For almost all organizations, data security is a matter of prestige and credibility. The Oracle Database is one of the richest in features and one of the most used databases in a variety of industries. Oracle has implemented security technologies to achieve a reliable and solid system. In this book, you will learn some of the most important solutions that can be used for better database security. This book covers all the important security measures and includes various tips and tricks to protect your Oracle Database.
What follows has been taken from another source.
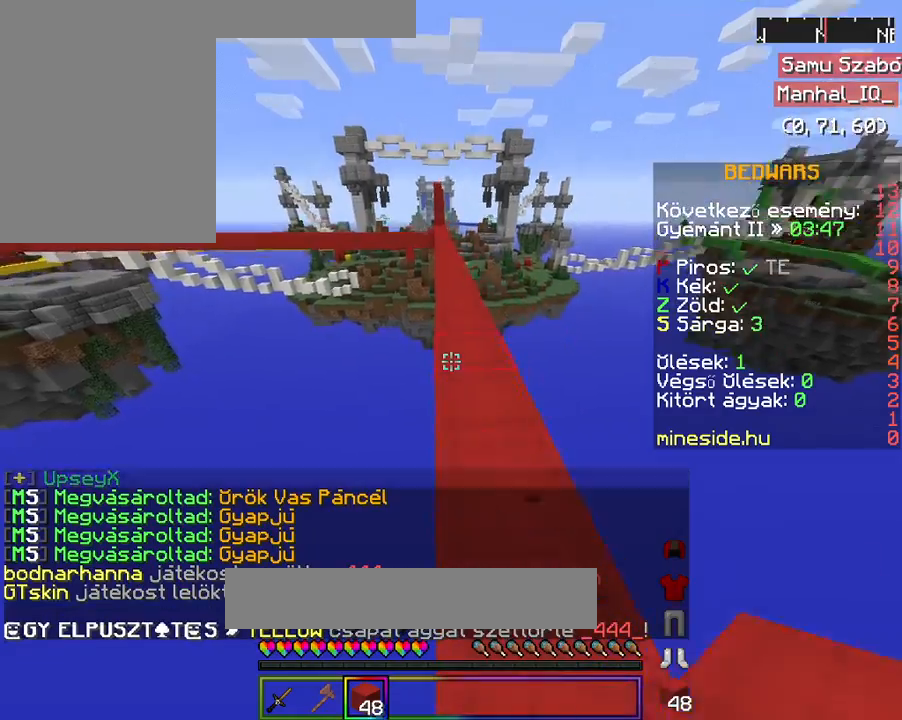
{"keys": ["space", "w"], "mouse": [], "events": [[133, "w", "down"], [233, "w", "up"], [333, "mouse_right", "up"], [333, "w", "down"], [433, "space", "down"]]}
This book uses real-world scenarios to show you how to secure the Oracle Database server against different attack scenarios.
Chapter 1, Operating System Security, covers Tripwire and how it can be used for file integrity checking and intrusion detection in the first section. In the second and third sections, security measures related to user account security, network services and ports, security kernel tunables, local and remote login, and SSH are covered.
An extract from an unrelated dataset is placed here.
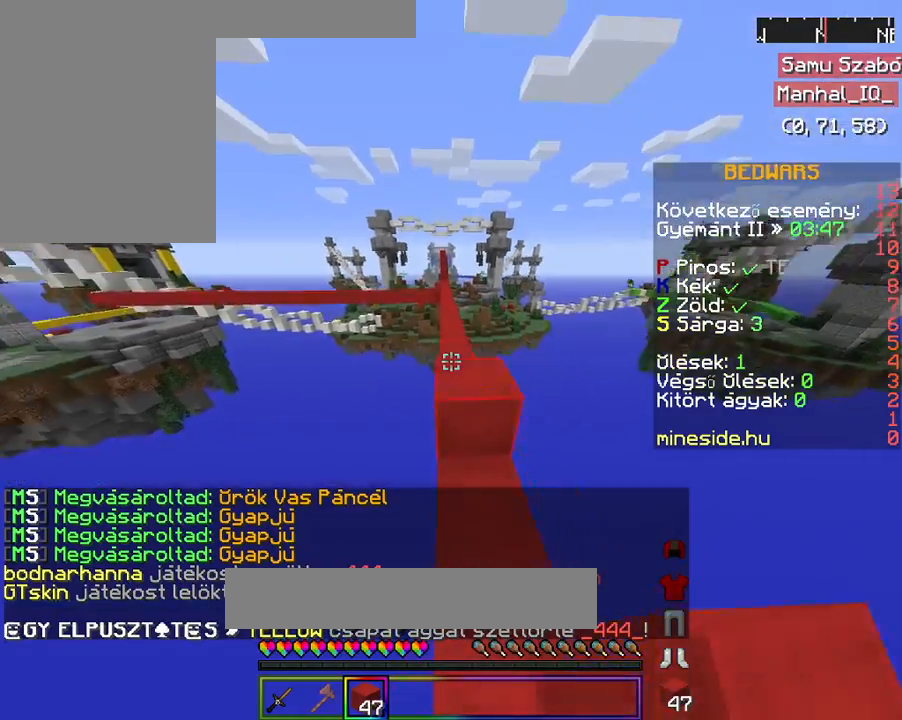
{"keys": ["space", "w"], "mouse": [], "events": [[67, "space", "up"], [267, "space", "down"]]}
Chapter 2, Securing the Network and Data in Transit, contains recipes that explain how to secure data in transit, and covers the most important aspects related to Oracle listener security. In the first section, a step-by-step, classical, man-in-the-middle-type attack scenario is presented, in which an attacker placed in the middle hijacks an Oracle session, followed by the main measures to confront different interception-type attacks by using Oracle Advanced Security encryption and integrity, and alternatives such as IPSEC, stunnel, and SSH tunneling. The last part of this chapter has listener security as its main subject, covering features such as on-the-fly administration restriction, securing external procedure execution (extproc), and client connection control.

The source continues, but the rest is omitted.